* TASK DIRECTIONS:
Which lines of the records below contain the word "middle"? Copy each of them out.

* RECORD SET:
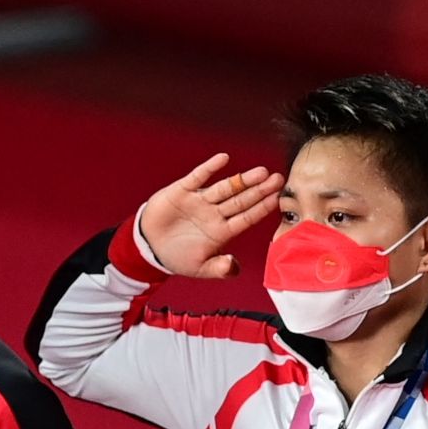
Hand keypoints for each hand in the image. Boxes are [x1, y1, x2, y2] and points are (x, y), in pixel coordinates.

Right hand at [138, 152, 284, 278]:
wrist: (149, 246)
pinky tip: (223, 159)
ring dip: (242, 180)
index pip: (246, 218)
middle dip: (259, 190)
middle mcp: (214, 213)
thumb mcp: (199, 269)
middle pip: (241, 199)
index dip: (261, 209)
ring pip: (225, 188)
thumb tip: (234, 267)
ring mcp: (200, 201)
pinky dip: (210, 168)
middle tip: (278, 179)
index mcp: (221, 231)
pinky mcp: (183, 190)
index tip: (277, 199)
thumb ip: (218, 269)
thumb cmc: (177, 256)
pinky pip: (198, 177)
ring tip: (260, 172)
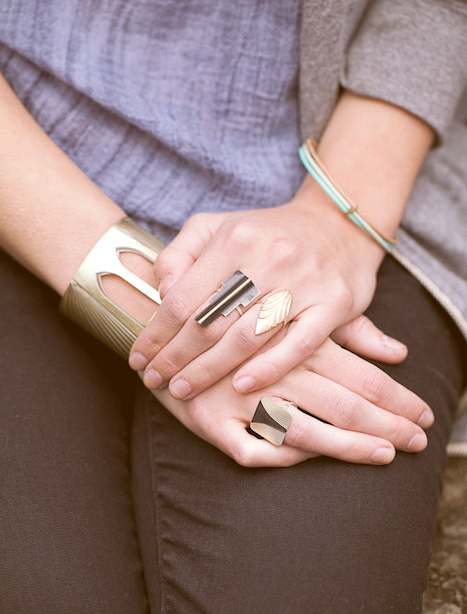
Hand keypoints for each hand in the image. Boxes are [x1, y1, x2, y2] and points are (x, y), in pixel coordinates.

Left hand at [129, 194, 384, 397]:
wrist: (340, 223)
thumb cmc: (269, 233)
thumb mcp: (218, 227)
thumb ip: (180, 254)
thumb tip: (160, 291)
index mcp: (235, 238)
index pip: (182, 298)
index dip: (155, 334)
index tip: (139, 359)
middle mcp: (269, 258)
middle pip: (209, 321)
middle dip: (175, 358)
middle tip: (154, 381)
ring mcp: (304, 282)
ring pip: (247, 337)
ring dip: (209, 370)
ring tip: (183, 390)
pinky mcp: (334, 303)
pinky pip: (298, 344)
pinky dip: (269, 368)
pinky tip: (242, 386)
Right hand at [152, 330, 432, 467]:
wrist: (159, 310)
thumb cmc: (233, 307)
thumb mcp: (284, 301)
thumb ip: (348, 327)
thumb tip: (397, 350)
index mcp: (295, 337)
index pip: (360, 374)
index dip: (397, 399)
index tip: (425, 417)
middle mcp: (274, 368)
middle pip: (344, 404)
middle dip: (387, 426)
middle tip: (419, 443)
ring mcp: (241, 397)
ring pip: (306, 432)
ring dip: (349, 448)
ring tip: (384, 456)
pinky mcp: (209, 420)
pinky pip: (252, 451)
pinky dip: (283, 459)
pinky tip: (307, 460)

* EXERCISE RESPONSE:
middle dip: (259, 190)
middle mcp: (214, 213)
middle pip: (241, 199)
middle tip: (278, 179)
middle mcp: (269, 258)
middle pip: (209, 321)
middle dip: (175, 358)
middle tip: (154, 381)
middle mcp: (274, 368)
middle pip: (344, 404)
middle dip: (387, 426)
middle tip: (419, 443)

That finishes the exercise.